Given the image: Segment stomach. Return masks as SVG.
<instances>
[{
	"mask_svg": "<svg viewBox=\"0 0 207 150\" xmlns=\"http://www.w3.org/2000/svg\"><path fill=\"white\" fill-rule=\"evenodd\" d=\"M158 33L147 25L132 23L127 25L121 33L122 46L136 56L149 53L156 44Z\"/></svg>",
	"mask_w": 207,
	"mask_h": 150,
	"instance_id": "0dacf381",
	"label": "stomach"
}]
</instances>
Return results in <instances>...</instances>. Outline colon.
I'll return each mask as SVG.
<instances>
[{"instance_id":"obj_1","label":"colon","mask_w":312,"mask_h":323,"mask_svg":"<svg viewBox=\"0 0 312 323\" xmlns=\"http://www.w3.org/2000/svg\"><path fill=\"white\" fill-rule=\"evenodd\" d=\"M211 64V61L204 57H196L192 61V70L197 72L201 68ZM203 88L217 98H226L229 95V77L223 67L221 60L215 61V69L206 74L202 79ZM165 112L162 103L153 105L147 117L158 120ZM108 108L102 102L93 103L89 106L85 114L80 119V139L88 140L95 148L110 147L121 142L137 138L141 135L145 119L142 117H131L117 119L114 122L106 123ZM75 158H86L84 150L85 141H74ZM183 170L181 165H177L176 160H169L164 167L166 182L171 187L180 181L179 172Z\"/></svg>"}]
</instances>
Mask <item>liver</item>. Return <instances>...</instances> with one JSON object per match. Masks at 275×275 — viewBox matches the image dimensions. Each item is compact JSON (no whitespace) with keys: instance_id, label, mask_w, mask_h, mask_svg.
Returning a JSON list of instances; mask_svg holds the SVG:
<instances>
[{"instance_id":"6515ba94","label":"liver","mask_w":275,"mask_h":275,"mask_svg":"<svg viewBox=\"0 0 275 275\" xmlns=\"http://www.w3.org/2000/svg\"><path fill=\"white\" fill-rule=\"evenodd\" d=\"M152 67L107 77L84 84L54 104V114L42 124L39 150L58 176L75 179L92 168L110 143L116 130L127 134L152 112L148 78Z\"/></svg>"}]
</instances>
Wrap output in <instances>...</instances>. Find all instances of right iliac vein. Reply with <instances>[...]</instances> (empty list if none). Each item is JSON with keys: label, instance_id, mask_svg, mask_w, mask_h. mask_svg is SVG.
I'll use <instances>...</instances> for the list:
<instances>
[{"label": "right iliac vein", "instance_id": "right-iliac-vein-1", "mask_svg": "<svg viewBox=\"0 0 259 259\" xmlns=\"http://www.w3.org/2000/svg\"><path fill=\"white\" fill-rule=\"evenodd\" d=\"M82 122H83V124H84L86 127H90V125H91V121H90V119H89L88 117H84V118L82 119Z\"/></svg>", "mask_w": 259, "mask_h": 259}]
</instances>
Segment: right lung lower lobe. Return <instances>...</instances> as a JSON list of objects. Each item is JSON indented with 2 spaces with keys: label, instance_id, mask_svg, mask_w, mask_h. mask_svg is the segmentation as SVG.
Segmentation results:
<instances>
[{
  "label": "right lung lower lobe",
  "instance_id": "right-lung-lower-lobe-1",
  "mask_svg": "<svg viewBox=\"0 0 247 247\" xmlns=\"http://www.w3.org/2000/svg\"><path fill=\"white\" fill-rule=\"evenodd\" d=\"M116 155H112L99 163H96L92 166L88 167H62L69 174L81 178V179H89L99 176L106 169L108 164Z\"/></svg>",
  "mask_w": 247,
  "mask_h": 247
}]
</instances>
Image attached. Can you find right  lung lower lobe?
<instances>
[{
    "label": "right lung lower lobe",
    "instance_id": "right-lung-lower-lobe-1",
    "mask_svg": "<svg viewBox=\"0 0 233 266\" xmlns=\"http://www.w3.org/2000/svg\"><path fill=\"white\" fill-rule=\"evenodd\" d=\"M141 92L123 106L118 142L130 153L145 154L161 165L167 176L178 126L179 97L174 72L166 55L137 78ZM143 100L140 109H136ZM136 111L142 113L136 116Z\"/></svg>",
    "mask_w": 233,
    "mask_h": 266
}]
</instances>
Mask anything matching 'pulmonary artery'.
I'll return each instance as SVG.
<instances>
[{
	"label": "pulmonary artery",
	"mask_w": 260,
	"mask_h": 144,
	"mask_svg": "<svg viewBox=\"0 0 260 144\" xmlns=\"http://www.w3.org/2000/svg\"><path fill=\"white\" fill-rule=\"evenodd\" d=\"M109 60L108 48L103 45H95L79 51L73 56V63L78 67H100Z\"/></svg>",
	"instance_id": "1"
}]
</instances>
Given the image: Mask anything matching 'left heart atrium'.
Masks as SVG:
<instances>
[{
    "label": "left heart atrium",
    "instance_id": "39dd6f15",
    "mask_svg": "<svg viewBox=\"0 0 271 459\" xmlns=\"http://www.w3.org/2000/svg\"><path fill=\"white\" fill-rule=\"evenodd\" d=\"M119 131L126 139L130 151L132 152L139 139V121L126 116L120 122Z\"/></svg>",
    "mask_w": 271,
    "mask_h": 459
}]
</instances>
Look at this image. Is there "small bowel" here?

- **EXERCISE BRIEF**
Count the lines of the listing above that contain the string "lower", and reply with that number alone.

- **FINAL RESULT**
6